(PASSAGE DU TEXTE)
Au fond, cette attitude polarisante n’est pas tant un problème car elle correspond à un début de réflexion. Quand un doute nous habite, nos premières pensées, nos « a priori » sont classés entre le « mal » et le « bien ». D’ailleurs, en cas de décision importante à prendre on a souvent ce réflexe de lister les bons et mauvais côtés pour faire un choix. C’est seulement ensuite, à force de discussions et d’hésitations que nous nuançons notre propos, ou que nous l’affirmons. Je pense que le débat public tourne à la polarisation constante car nous n’allons pas assez loin dans nos réflexions. Je pense que nous ne nous accordons plus le temps précieux de l’hésitation. Les réseaux sociaux nous poussent et nous apprennent à prendre des décisions hâtives. Le meilleur exemple est celui de la « story » qui nous demande de ré-actualiser notre vie toutes les 24h. Internet et les réseaux sociaux ont modifié notre rapport au temps, et nous prenons de moins en moins le temps de faire les choses dans leur entièreté. Nous ne nous laissons plus le temps car nous ne sommes plus les maîtres de notre rythme : les réseaux décident de la cadence.

(TRAVAIL À FAIRE)
• a. Répondez à ces questions sur le texte sur la polarisation du débat public :
(i) Quel réflexe a-t-on souvent lorsqu'une décision importante est à prendre ?
(ii) Quel exemple l'auteur présente-t-il comme le meilleur ?
(iii) Selon la dernière phrase, qui décide de la cadence ?
• b. Reprenez le texte sur la polarisation du débat public là où il s'arrête et poursuivez-le.
Les entrées ne jouent aucun rôle dans ce travail.

(EXTRAITS DU CORPUS)
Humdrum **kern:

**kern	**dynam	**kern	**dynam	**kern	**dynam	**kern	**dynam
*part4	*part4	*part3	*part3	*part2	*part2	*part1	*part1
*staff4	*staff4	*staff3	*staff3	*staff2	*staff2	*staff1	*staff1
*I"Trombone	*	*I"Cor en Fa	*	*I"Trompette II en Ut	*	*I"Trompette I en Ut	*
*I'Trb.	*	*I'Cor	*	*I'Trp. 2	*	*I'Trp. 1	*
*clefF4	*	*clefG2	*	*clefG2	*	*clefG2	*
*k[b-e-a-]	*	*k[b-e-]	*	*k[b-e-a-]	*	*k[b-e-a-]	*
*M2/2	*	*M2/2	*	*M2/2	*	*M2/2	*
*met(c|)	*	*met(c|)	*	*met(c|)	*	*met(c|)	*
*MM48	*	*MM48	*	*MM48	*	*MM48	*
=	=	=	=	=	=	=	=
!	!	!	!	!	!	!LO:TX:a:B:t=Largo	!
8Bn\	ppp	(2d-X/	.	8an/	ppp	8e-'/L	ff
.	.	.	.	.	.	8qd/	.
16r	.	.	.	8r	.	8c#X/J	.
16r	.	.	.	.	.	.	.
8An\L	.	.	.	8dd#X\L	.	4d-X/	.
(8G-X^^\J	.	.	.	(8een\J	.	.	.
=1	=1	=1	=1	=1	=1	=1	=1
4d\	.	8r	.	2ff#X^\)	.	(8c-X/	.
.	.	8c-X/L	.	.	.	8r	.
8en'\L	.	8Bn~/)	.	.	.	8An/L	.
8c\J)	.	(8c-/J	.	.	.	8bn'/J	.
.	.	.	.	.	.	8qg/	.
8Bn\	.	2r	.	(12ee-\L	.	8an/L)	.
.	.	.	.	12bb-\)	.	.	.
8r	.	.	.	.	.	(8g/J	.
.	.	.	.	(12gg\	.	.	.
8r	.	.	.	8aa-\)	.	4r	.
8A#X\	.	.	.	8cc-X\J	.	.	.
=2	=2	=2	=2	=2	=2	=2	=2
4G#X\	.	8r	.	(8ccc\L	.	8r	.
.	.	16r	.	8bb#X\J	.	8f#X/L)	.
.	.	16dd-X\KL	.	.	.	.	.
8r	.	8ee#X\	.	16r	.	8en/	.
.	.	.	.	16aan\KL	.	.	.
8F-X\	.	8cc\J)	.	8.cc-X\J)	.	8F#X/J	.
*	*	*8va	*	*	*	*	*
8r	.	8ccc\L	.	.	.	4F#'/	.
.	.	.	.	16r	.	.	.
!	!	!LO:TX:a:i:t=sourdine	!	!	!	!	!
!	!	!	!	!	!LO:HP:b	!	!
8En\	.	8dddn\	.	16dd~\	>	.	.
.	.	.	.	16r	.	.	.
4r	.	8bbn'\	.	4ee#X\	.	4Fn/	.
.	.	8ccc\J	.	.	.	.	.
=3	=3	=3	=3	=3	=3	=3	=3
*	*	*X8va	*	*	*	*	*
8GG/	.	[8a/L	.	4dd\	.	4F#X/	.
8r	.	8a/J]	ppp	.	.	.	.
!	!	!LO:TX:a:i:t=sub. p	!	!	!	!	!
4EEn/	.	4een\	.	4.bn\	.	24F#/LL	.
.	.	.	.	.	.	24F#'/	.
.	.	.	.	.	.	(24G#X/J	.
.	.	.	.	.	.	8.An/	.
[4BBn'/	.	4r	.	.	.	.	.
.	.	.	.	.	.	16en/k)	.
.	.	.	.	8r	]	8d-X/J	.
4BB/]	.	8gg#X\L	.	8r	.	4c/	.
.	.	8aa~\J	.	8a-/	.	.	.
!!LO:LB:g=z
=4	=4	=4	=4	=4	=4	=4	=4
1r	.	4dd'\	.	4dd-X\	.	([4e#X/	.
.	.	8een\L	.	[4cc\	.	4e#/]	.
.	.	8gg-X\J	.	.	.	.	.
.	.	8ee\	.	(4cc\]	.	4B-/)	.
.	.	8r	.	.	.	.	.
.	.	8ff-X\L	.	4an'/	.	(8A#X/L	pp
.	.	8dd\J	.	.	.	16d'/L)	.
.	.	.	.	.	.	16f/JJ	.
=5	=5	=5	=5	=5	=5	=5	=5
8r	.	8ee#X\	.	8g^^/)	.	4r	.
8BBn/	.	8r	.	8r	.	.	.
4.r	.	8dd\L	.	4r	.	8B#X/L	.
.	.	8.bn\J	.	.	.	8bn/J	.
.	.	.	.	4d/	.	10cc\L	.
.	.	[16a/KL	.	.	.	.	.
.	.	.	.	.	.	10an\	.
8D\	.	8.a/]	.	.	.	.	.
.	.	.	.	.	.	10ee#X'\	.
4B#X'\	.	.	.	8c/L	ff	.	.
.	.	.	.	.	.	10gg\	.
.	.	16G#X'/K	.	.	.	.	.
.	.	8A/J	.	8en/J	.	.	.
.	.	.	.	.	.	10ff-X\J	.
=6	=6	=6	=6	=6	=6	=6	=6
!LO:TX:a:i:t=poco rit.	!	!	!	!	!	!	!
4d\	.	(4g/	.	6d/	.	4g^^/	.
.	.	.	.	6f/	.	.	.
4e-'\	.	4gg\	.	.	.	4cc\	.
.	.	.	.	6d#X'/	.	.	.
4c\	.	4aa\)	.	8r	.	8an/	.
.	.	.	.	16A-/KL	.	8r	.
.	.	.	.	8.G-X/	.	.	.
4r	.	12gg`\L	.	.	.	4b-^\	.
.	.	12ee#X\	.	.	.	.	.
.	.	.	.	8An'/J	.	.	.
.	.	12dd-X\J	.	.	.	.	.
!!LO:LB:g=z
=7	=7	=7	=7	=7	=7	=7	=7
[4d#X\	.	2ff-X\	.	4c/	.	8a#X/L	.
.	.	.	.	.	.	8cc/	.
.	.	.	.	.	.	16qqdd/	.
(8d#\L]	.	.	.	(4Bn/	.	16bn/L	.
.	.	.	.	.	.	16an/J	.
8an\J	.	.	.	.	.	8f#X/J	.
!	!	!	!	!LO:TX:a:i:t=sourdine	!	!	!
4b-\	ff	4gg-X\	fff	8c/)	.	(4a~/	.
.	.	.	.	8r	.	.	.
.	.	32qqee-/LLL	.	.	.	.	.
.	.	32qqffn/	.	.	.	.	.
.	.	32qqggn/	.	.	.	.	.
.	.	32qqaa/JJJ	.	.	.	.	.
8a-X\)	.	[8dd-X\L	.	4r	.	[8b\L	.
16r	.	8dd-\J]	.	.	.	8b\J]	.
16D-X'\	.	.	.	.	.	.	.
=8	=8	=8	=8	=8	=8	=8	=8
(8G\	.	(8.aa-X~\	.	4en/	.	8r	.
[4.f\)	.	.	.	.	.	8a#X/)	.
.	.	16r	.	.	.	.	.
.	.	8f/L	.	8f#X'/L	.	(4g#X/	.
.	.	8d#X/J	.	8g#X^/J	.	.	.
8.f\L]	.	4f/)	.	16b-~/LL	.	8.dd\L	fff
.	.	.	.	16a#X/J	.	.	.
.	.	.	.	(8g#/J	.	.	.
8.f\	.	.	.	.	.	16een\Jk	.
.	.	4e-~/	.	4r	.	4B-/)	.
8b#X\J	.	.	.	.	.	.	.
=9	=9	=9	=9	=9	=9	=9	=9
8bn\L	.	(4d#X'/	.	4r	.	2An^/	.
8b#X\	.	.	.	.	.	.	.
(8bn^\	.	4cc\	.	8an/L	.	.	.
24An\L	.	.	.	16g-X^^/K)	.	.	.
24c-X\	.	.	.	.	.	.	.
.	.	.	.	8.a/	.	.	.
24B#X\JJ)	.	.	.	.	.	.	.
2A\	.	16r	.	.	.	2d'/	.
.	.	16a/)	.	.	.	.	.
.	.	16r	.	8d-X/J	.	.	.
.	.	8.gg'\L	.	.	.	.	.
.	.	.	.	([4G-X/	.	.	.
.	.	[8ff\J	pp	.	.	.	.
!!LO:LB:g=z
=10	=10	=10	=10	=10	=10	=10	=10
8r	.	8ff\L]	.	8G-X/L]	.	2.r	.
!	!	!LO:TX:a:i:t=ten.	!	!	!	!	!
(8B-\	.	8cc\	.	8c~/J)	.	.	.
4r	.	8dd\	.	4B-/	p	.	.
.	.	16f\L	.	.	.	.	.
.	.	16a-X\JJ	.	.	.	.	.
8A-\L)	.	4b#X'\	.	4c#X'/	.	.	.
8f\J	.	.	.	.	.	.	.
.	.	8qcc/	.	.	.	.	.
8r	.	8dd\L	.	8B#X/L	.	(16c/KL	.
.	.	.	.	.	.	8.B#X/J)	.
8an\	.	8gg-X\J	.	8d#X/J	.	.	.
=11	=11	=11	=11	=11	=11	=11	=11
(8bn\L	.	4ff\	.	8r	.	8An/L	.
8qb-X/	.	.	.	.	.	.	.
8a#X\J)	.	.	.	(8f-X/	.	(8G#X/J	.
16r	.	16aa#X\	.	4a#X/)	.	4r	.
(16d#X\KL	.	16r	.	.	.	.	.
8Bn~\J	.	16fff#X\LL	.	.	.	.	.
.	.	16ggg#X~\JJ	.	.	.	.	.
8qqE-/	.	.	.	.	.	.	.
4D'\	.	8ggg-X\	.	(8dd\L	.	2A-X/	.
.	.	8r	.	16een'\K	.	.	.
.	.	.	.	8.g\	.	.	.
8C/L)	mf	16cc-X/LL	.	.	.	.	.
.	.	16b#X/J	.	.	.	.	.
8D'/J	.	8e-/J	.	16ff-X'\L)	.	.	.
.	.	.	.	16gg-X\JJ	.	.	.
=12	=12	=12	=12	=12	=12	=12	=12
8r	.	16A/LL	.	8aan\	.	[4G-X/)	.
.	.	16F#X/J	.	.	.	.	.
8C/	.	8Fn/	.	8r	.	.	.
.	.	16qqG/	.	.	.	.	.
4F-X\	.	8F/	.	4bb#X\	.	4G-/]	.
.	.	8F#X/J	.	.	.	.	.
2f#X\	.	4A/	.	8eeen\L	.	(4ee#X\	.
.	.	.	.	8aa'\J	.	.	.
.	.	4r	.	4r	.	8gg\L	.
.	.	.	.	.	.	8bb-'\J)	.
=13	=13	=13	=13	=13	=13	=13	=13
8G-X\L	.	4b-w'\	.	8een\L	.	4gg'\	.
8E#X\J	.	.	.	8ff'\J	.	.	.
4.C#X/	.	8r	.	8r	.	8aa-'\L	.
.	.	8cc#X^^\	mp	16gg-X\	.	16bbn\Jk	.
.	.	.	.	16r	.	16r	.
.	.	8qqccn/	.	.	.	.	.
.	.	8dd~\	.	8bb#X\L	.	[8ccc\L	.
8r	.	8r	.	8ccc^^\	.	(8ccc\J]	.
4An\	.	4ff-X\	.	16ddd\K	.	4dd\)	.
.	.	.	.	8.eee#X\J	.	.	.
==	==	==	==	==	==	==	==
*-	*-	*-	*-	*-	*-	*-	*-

(VOS RÉPONSES)
• a.
(i) On liste les bons et les mauvais côtés pour faire un choix.
(ii) La « story », qui nous demande de ré-actualiser notre vie toutes les 24h.
(iii) Les réseaux.

• b.
C’est donc parce que nous ne prenons plus le temps de bien faire les choses, que nous nous retrouvons à adopter des attitudes polarisantes. Mais pourquoi voulons-nous nous prononcer à tout prix ? Le verbe vouloir est important, cela signifie un désir de notre part d’exprimer une opinion sur un sujet qui ne nous touche parfois pas directement. Face à au fait de partager le post de My Better Self, comme je l’ai dit plus haut, j’avais émis deux doutes principaux : la vitesse des réseaux sociaux (dont nous venons de parler), et le contexte du coronavirus qui me poussait à chercher une bonne nouvelle, une bonne action.
Le second doute n’est pas à délaisser. Il explique aussi notre attitude polarisante d’aujourd’hui. J’ai expliqué plus haut avoir ressenti le « besoin d’une bonne nouvelle ». Cela fait quelques temps que je me sens dépassée par les défis du monde actuel: le réchauffement climatique, le racisme, le sexisme, la crise économique, la crise sanitaire, le consumérisme. Toutes ces questions sont omniprésentes dans mon quotidien, que je fasse les courses ou que je prenne le métro. Cela a créé chez moi un sentiment d’impuissance dont je ne devrais pas sous-estimer l’impact. Aujourd’hui, si comme je l’ai dit plus haut on n’apprend plus à prendre le temps de la réflexion, on ressent aussi un besoin de se positionner autour de questions qui nous tiennent à coeur. Parce que se positionner, c’est aussi agir. Nous voulons « faire quelque chose » et donc nous prenons position.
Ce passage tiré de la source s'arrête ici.